# [Page text]
☆ ☆ ☆ ☆ ☆

Saturday, 2 August 2008

Seeing double: when TASH met Tash (Semmens, that is)

The third of four very successful meetings yesterday was a "working lunch" with Tash Semmens from Law. It was a little galling, on Yorkshire Day, to find the University Arms all sold out of Yorkshire puddings by 1pm, but your correspondent allowed himself a bitter shandy to celebrate instead (strictly in the interests of modelling real world Friday-lunchtime graduate professionalism, you understand).

Like Chetna and Elena beforehand, it was really encouraging to find Tash also full of enthusiam for the project, and offering a series of perspectives and suggestions which clearly complemented those previously put forward by Zoe Ollerenshaw, some of which were previously blogged here. In this earlier posting, we've already flagged up the valuable insights Law can offer in relation to scale, international taught PG students and graduate professionalism (through the LPC) amongst other things. In addition, Tash points up the distinctive aspects that the department's BA in Social Policy and Criminology (shared with Sociological Studies) brings to the mix, and the broader range of social science research skills which these UG students are encouraged to develop alongside the common focus upon problem-solving and analytical skills which they encounter in the law modules which they take. One area in which this manifests itself is the analysis of crime statistics - both quantitative measures of reported crime and more qualitative measures of perceived exposure to crime - and plans are afoot to twist Tash's arm just enough to help us develop a little exercise for the hub looking at some of the issues involved in relation to Sheffield post-code areas, for example, and which can be used as one way of getting students to think about visiting the MASH and other resources if the process of translating figures into words and arguments, and back again, is an uncomfortable one for them ... I'm pleased to report she seems very willing at present.

Other more concrete outcomes from yesterday:
  • Tash is keen to explore the possibilities of embedding aspects of the TASH resource within the core first year UG module Understanding Law 1, which has already benefitted from close collaboration with the Library and their Information Skills Tutorials, and we will be very happy to keep this dialogue open;
  • As reported by Tim below, Tash will be contacting second and third year UG mentors who may be willing to help us with a student focus group, tentatively timetabled for Friday 5th September; we hope to haul along some Medics, Dentists and SAN reps too - if you know of any students at a loose end in early September who may have a view on what TASH should contain, please do let us know or encourage them to get in touch;
  • Tash is also looking to conduct a small piece of research as part of her CILASS academic fellowship looking at (something like) student perceptions of self and their developing status as learners/professionals, which may very well tally with our academic literacy and personal/inter-personal skills categories (and indeed ideas around self-efficacy too, perhaps?) - the idea is likely to involve holding a series of student focus groups which TASH may be able to help facilitate/learn from.

☆ ☆ ☆ ☆ ☆

(Dataset entries)
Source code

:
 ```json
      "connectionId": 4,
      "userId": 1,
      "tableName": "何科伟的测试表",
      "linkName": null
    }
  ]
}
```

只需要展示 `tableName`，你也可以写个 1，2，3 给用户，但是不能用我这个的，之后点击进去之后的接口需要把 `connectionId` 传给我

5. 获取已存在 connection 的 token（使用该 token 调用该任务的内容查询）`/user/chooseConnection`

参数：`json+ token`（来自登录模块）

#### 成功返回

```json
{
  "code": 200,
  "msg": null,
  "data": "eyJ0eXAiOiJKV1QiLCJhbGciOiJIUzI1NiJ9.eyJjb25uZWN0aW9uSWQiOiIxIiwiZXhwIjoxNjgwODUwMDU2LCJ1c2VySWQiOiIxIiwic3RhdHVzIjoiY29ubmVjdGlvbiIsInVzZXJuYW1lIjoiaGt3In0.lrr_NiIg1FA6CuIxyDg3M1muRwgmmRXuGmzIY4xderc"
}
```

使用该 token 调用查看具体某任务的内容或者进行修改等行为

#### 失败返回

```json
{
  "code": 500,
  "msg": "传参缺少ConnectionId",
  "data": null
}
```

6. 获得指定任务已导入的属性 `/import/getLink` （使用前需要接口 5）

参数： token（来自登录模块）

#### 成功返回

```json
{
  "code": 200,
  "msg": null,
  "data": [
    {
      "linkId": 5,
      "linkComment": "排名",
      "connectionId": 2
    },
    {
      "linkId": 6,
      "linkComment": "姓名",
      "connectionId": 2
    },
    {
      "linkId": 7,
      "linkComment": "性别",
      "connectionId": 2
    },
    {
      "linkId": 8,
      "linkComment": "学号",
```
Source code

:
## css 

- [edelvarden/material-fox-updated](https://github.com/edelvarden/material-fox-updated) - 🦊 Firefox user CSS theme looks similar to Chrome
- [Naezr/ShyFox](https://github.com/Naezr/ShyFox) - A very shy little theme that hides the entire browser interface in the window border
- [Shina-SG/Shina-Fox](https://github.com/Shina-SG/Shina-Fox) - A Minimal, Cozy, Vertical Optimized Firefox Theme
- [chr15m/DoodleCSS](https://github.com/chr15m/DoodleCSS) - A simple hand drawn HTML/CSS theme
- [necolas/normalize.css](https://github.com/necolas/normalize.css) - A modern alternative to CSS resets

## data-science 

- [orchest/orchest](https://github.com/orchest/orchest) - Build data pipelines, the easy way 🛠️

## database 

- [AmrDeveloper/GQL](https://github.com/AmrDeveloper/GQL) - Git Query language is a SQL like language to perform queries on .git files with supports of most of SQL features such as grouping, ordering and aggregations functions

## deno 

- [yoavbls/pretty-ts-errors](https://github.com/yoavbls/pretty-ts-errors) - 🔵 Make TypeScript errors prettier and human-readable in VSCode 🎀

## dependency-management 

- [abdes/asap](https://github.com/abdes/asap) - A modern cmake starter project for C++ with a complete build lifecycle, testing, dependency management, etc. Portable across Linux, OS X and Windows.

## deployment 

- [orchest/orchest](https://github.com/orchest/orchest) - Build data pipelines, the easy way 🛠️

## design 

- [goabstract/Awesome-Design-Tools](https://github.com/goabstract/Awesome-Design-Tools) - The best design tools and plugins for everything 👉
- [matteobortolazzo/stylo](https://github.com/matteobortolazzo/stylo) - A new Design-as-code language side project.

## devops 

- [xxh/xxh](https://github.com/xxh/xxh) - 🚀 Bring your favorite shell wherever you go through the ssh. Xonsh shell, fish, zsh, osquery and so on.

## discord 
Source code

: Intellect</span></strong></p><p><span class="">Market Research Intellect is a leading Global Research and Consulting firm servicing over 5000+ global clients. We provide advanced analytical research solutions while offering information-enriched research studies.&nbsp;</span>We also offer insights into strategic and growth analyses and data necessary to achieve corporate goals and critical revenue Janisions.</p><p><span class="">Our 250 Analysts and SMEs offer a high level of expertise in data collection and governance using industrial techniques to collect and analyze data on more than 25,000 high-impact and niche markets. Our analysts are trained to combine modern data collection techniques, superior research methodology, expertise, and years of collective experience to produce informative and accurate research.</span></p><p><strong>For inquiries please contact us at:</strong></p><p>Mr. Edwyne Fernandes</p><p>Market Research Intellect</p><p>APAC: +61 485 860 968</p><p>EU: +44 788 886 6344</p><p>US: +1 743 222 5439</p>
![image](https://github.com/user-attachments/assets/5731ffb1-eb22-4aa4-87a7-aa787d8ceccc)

☆ ☆ ☆ ☆ ☆

# [Work instructions]
a - According to the blog post about meeting Tash Semmens, on what date is the student focus group tentatively timetabled?
b - Please continue the blog post about the meeting with Tash Semmens from the point where it ends.

# [Exercise results]
a - Friday 5th September.

b -
Finally, it is worth noting perhaps that, not for the first time, discussions also touched upon the possibilities of TASH becoming a useful vehicle for embedding elements of skills enhancement exercises into (newly revamped?) PDP strategies - another way in which TASH can serve in time to assist academic colleagues' efforts to support student's individual academic and personal development; and something else to add to the list of cross-institutional initiatives to bring to a project cross-pollination and resourse sharing/pooling meeting?

1 comment:

Willy Kitchen said...

By way of clarification/addition, Tash herself notes that Law in fact offer "... two degree programmes with Criminology - the BA SocPol/Crim and the LLB Law/Crim.

The Soc Pol students do a lot of the sociology stuff in the Soc dept as you say, and we give them the crim. They do not do any law at all.

The LLB Law/crim students get extensive social science skills 'in house' (quant and qual research skills, theory, stats etc etc) - we don't use the sociology dept for this - as well as the standard legal skills (it is a QLD).

Also worth noting, a large number of our 'straight' LLB students take crim modules as part of their third year options. In order to do most of them, they have to take the 'foundation' crim skills mods as a pre-requisite.

So, we really are in the business of teaching multiple skills sets to all (not just lawyering skills to the majority)."